_Excerpt to read_
****************

For decades, legal scholars, social scientists, political theorists, and others have extolled the virtues of deliberation, arguing that we should incorporate more deliberative practices into our political institutions.  Indeed, deliberation is proposed as a major palliative and, for some, even a panacea for nearly all that is wrong in society—a procedural “cure all” for self-interested decision making, for an uninformed citizenry, for the oppression of minorities, for social fragmentation, and for low levels of confidence in our government, among other ills.  In all of this frenzy to cure societal ills through deliberation, however, scholars have either explicitly or implicitly assumed their own conclusion: that deliberation has social welfare-enhancing effects.

****************

Extract the portion of the deliberation passage starting at "For decades, legal" and ending at "social welfare-enhancing effects.". Rely only on the deliberation passage.

****************

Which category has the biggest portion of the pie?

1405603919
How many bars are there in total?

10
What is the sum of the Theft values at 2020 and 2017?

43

****************

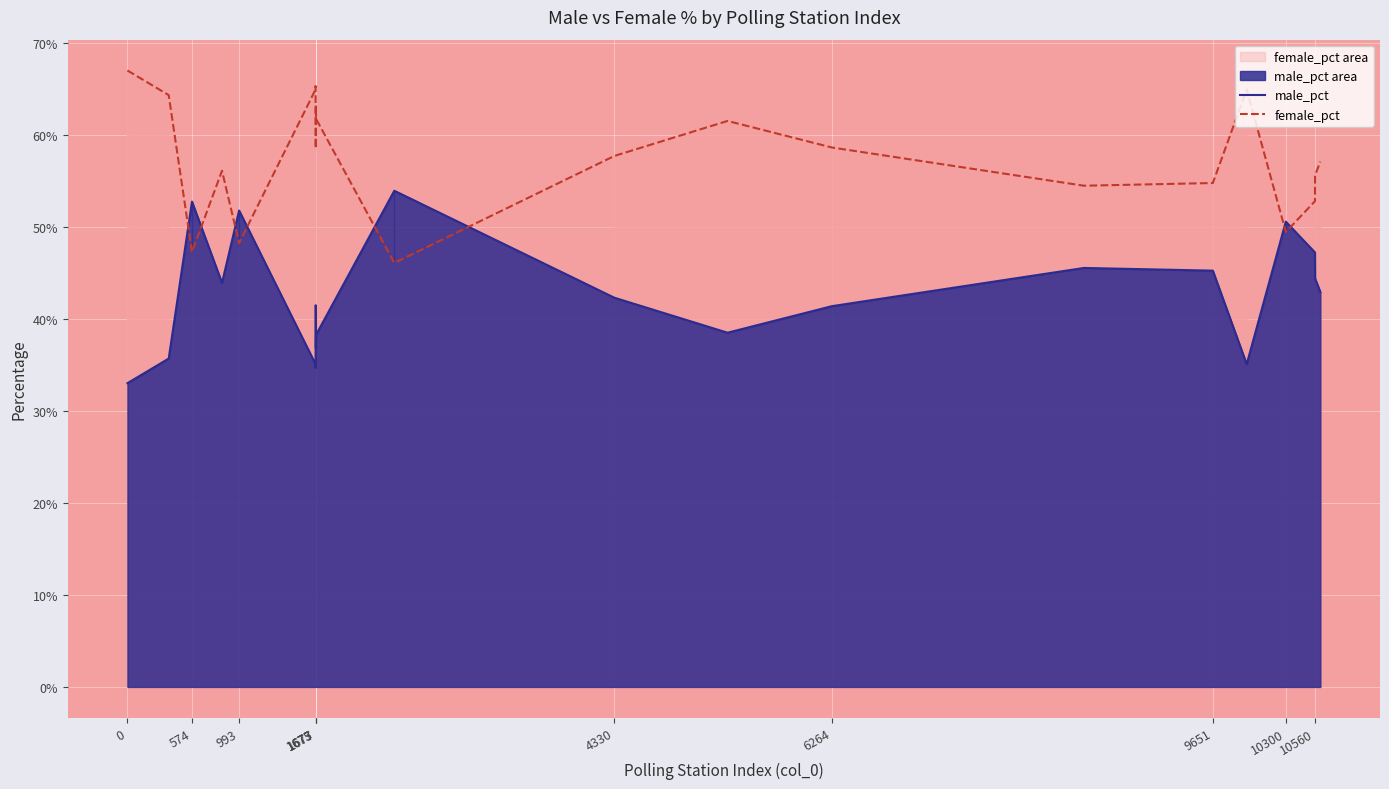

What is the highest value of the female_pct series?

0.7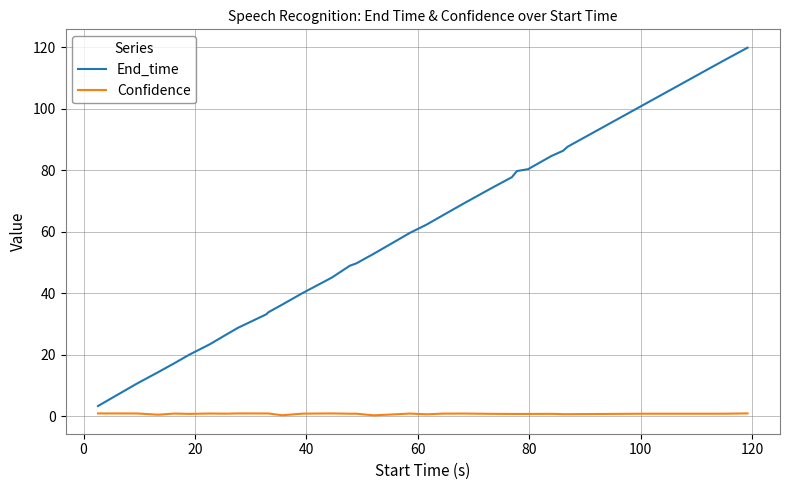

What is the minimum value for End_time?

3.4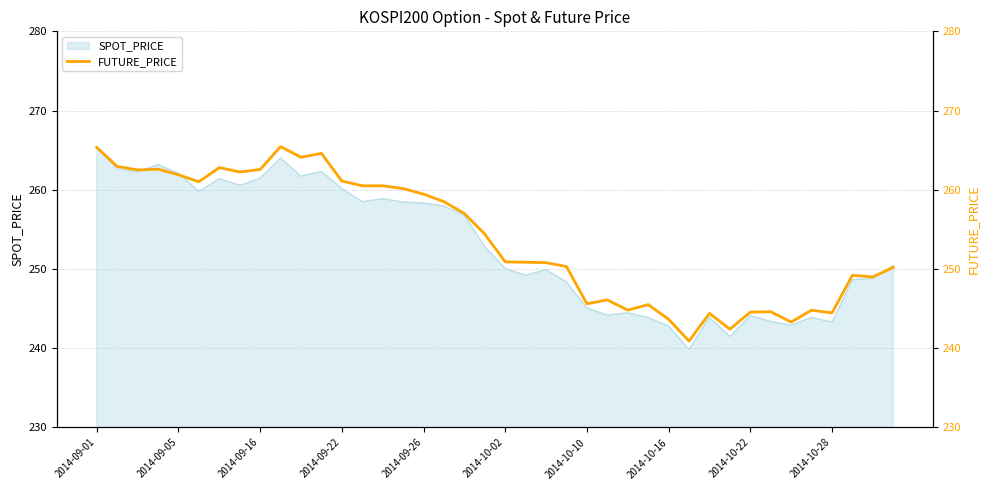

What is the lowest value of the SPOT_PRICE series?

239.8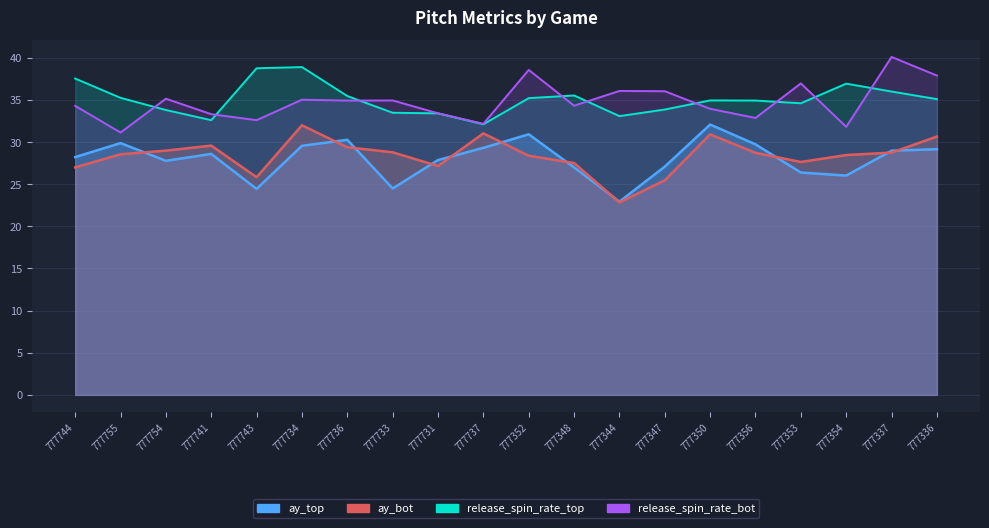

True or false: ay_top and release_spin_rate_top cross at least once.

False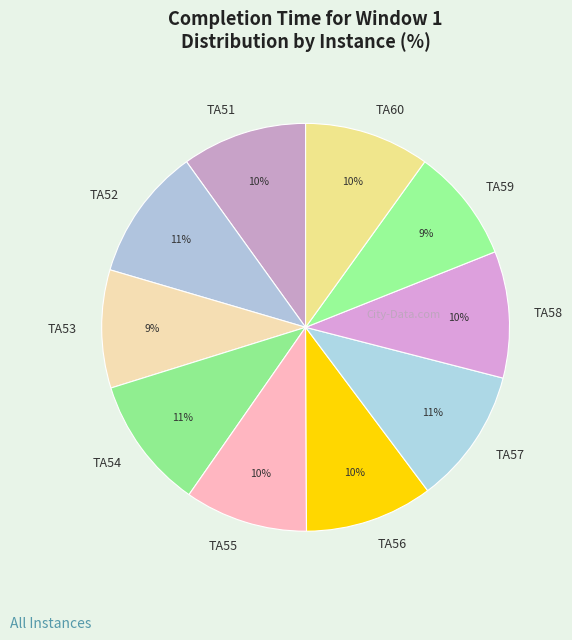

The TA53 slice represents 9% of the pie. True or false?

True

****************

_Answer to this exercise_
For decades, legal scholars, social scientists, political theorists, and others have extolled the virtues of deliberation, arguing that we should incorporate more deliberative practices into our political institutions.  Indeed, deliberation is proposed as a major palliative and, for some, even a panacea for nearly all that is wrong in society—a procedural “cure all” for self-interested decision making, for an uninformed citizenry, for the oppression of minorities, for social fragmentation, and for low levels of confidence in our government, among other ills.  In all of this frenzy to cure societal ills through deliberation, however, scholars have either explicitly or implicitly assumed their own conclusion: that deliberation has social welfare-enhancing effects.